I am trying to optimize a sin/cos approximation function. At its core there is a simple Horner scheme consisting of a bunch of multiplies and adds. Compiler is MSVC from VS2017, processor is Intel Xeon E5-1650, hyperthreading is on (but observations are basically identical if it is off).
Using Intel's VTune Amplifier 2019, I have obtained profiling results (release build, of course) for > 1 min of running the function on random doubles (between -2 pi and 2 pi), with ~40% of clockticks spent in the section shown below (the rest is range reduction + test harness). However, I cannot make sense of the microarchitectural metrics that VTune presents me:
(MSVC's source line attribution after inlining is awful.)
Here is the corresponding C++ code that got inlined:
void stableSinCosApproximation(double x, double* sinApprox, double* cosApprox)
{
double x2 = x * x;
*sinApprox = x * (sinCoeff[7] + x2 * (sinCoeff[6] + x2 * (sinCoeff[5] + x2 * (sinCoeff[4] + x2 * (sinCoeff[3] + x2 * (sinCoeff[2] + x2 * (sinCoeff[1] + x2 * sinCoeff[0])))))));
*cosApprox = (cosCoeff[7] + x2 * (cosCoeff[6] + x2 * (cosCoeff[5] + x2 * (cosCoeff[4] + x2 * (cosCoeff[3] + x2 * (cosCoeff[2] + x2 * (cosCoeff[1] + x2 * cosCoeff[0])))))));
}
Clearly, the assembly listing has only one continuous block of instructions. No jumps (and no jump targets), no branching or conditional execution at all. Yet, there are multiple metrics here whose values I cannot make sense of with the information provided by VTune's inbuilt or online help.
Concrete question:
The second half of the code has almost no attribution, clockticks and all. Why?

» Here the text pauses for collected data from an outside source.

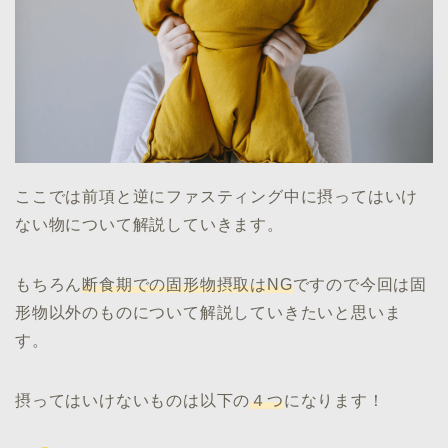
ここでは前項と逆にファスティング中に摂ってはいけ
ない物について解説していきます。
もちろん
断食期での固形物摂取はNG
ですので今回は固
形物以外のものについて解説していきたいと思いま
す。
摂ってはいけないものは以下の
４つ
になります！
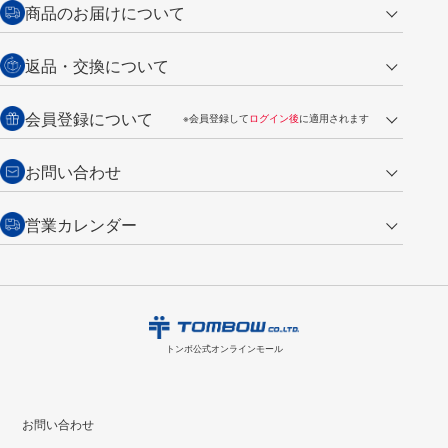
商品のお届けについて
営業日午前11時までの決済完了の
代金引換
返品・交換について
ご注文は翌営業日の発送
銀行振込【前払い】
送料：全国一律 660円（税込）
返品の場合
会員登録について
※会員登録して
ログイン後
に適用されます
詳しくは
ご利用ガイド
をご覧ください。
商品到着後7日以内・未使用品に限り返品を承ります。
問い合わせフォーム
からご連絡ください。詳しくは
特定商取引法に基づく表記
をご覧くださ
・新規ご入会で
500ポイント
プレゼント
お問い合わせ
い。
・税込み2,200円以上のお買い上げで
送料無料
（通常は税込み5,500円以上で送料無料）
交換の場合
・次回のお買い物に使えるポイントがお買い上げごとに
100円につき1ポイ
営業カレンダー
トンボ製品・サービスに関する
商品到着後7日以内に限り交換を承ります。
問い合わせフォーム
からご連絡
ント
付与されます。
お問い合わせ
ください。詳しくは
特定商取引法に基づく表記
をご覧ください。
・ご購入履歴が確認できます。
8
2026.09
月
・領収書のダウンロードができます。
日
月
火
水
木
金
土
日
月
トンボ公式オンラインモールの
会員登録はこちら
購入・返品に関するお問い合わせ
1
トンボ公式オンラインモール
2
3
4
5
6
7
8
6
7
9
10
11
12
13
14
15
13
14
お問い合わせ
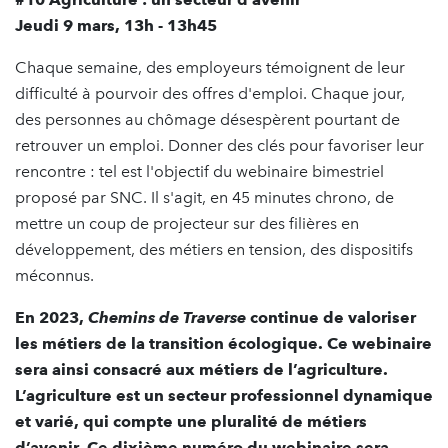
Jeudi 9 mars, 13h - 13h45
Chaque semaine, des employeurs témoignent de leur
difficulté à pourvoir des offres d'emploi. Chaque jour,
des personnes au chômage désespèrent pourtant de
retrouver un emploi. Donner des clés pour favoriser leur
rencontre : tel est l'objectif du webinaire bimestriel
proposé par SNC. Il s'agit, en 45 minutes chrono, de
mettre un coup de projecteur sur des filières en
développement, des métiers en tension, des dispositifs
méconnus.
En 2023,
Chemins de Traverse
continue de valoriser
les métiers de la transition écologique. Ce webinaire
sera ainsi consacré aux métiers de l’agriculture.
L’agriculture est un secteur professionnel dynamique
et varié, qui compte une pluralité de métiers
d’avenir. Ce dixième numéro du webinaire sera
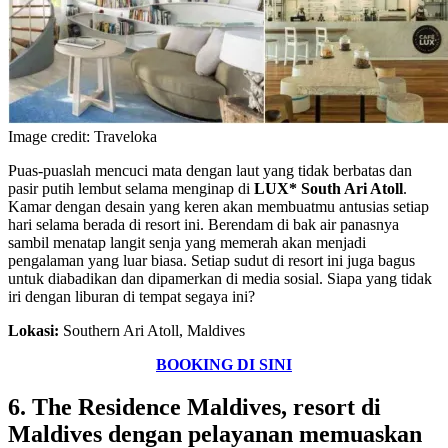
Image credit: Traveloka
Puas-puaslah mencuci mata dengan laut yang tidak berbatas dan
pasir putih lembut selama menginap di
LUX* South Ari Atoll
.
Kamar dengan desain yang keren akan membuatmu antusias setiap
hari selama berada di resort ini. Berendam di bak air panasnya
sambil menatap langit senja yang memerah akan menjadi
pengalaman yang luar biasa. Setiap sudut di resort ini juga bagus
untuk diabadikan dan dipamerkan di media sosial. Siapa yang tidak
iri dengan liburan di tempat segaya ini?
Lokasi:
Southern Ari Atoll, Maldives
BOOKING DI SINI
6. The Residence Maldives, resort di
Maldives dengan pelayanan memuaskan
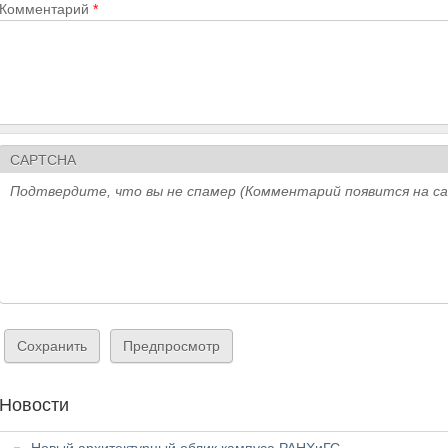
Комментарий
*
CAPTCHA
Подтвердите, что вы не спамер (Комментарий появится на с
Новости
Новый архитектурный облик кампуса РАНХиГС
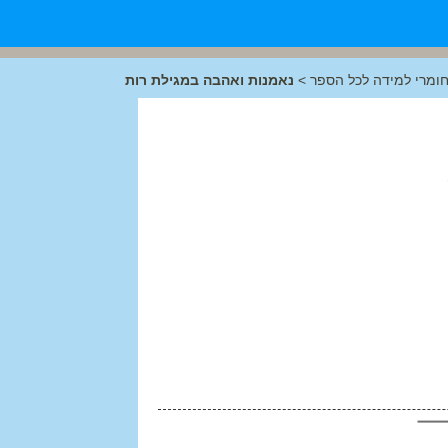
ומרי למידה לכל הספר
>
נאמנות ואהבה במגילת רות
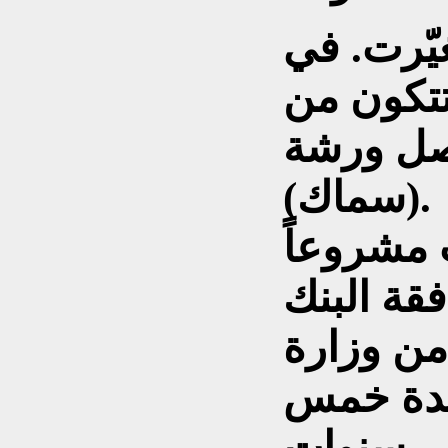
غيّرت. في
تتكون من
صل ورشة
(سماك).
 مشروعاً
فقة البنك
من وزارة
لمدة خمس
سنوات.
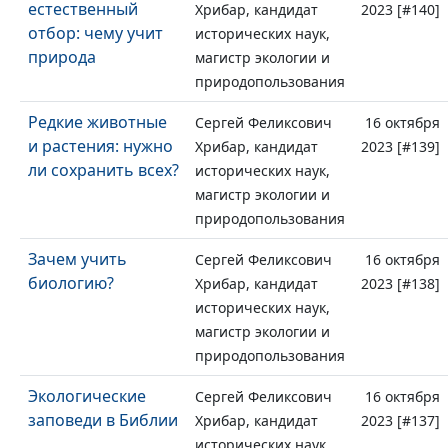
естественный
Хрибар, кандидат
2023 [#140]
отбор: чему учит
исторических наук,
природа
магистр экологии и
природопользования
Редкие животные
Сергей Феликсович
16 октября
и растения: нужно
Хрибар, кандидат
2023 [#139]
ли сохранить всех?
исторических наук,
магистр экологии и
природопользования
Зачем учить
Сергей Феликсович
16 октября
биологию?
Хрибар, кандидат
2023 [#138]
исторических наук,
магистр экологии и
природопользования
Экологические
Сергей Феликсович
16 октября
заповеди в Библии
Хрибар, кандидат
2023 [#137]
исторических наук,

The first half has ever-increasing CPI rate. Ok, maybe this and the previous point are due to something about the attribution going wrong, but I don't get it.
The metrics say that there is bad speculation. But upon expanding that column, it shows neither branch mispredicts nor machine clears:
What is this supposed to tell me? In what capacity does the CPU speculate here?
I also allegedly lose a good chunk of uops to being front-end bound. Is the correlation to the bad speculation column only coincidence? What should I do with this information?
Preemptive notes:
The point of reimplementing this is guaranteed consistency across multiple platforms (from the same binary). The inbuilt sin/cos functions can vary by a few ULP across machines, which can kill reproducability of results.
Yes, I know about FMAs, but not every platforms that this (single) binary has to run on provides them. I'm not going for run-time dispatches at the moment.